[-empyre-] November 2007 on -empyre- : Memory Errors in theTechnosphere: Art, Accident, Archive

norie neumark norie.neumark at uts.edu.au
Tue Nov 6 20:35:31 EST 2007


Hello Judith,
On 05/11/2007, at 2:59 AM, roof12 at comcast.net wrote:

> And doesn't this bring into question whether the human voice itself  
> was ever "authentic" or "embodied"?  Doesn't the voice occupy a  
> strange  site of ambivalence and departure from embodiment? And  
> once loosed, once an utterance made, never more emboded except in  
> some odd analogy to Bazin's notion of cinematic ontology?

the question of embodiment and sound is always so tricky, and yes  
ambivalent -- or 'paradoxical' as Mladen Dolar describes voice. To  
me, to abandon any reference to embodiment means that something of  
the visceral, grainy quality of the sonorous voice is lost. maybe  
there needs to be some other way of saying this without saying  
embodiment, which makes everyone so uneasy that you're invoking some  
essentialism whichof course i don't want to do.

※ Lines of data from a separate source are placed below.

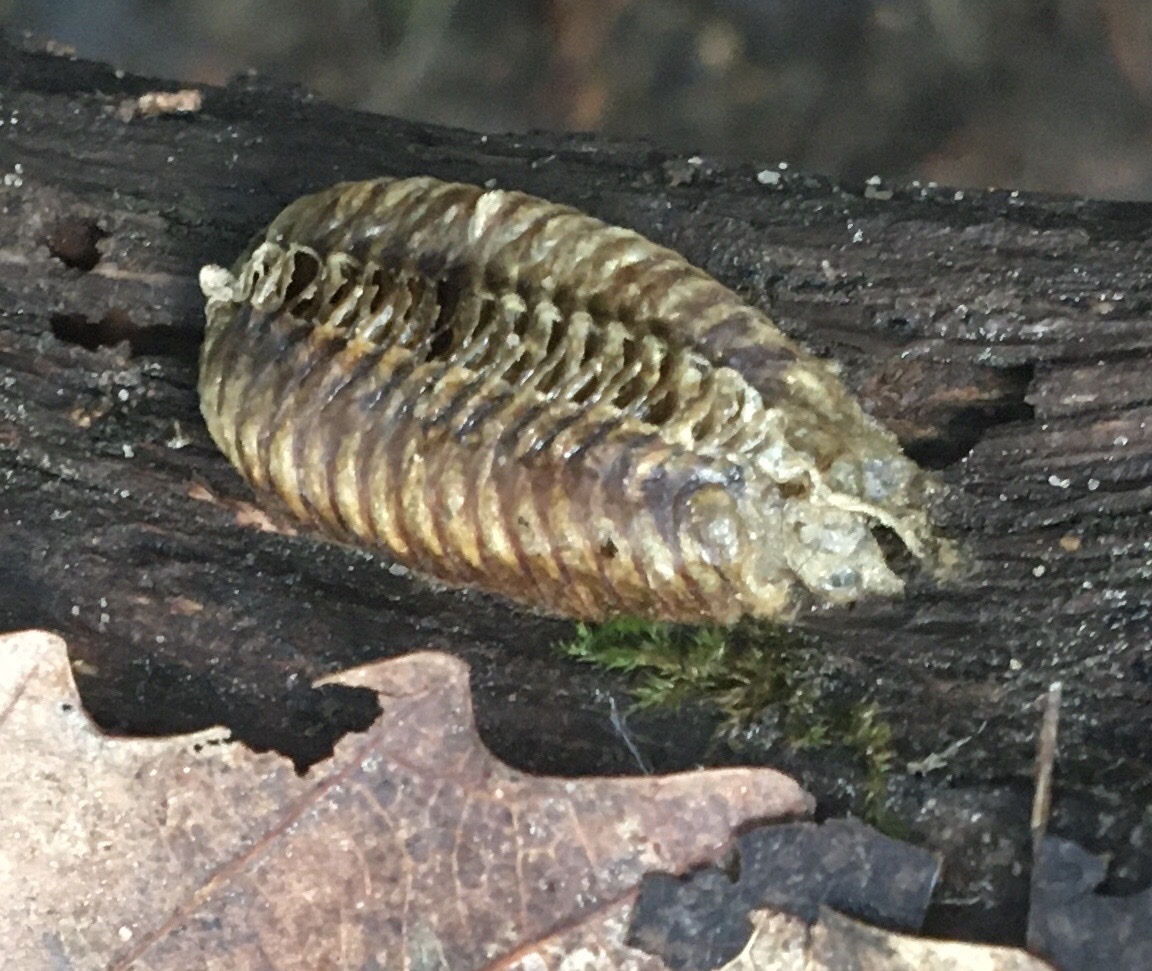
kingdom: Animalia
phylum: Arthropoda
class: Insecta
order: Mantodea
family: Mantidae
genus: Stagmomantis
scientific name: Stagmomantis carolina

> And timeless in that the idea of a locus for recorded voices is  
> always in doubt since in the very act of being recorded the  
> "authenticity" of the voice is both apparently guaranteed and  
> forever displaced?
  i like this way of putting it. the thing is for all the recognition  
of the doubtfulness of authenticity -- there still seems to be such a  
desire for it (a renewed desire?) -- on YouTube, for instance, and  
that's what I'm interested in thinking about.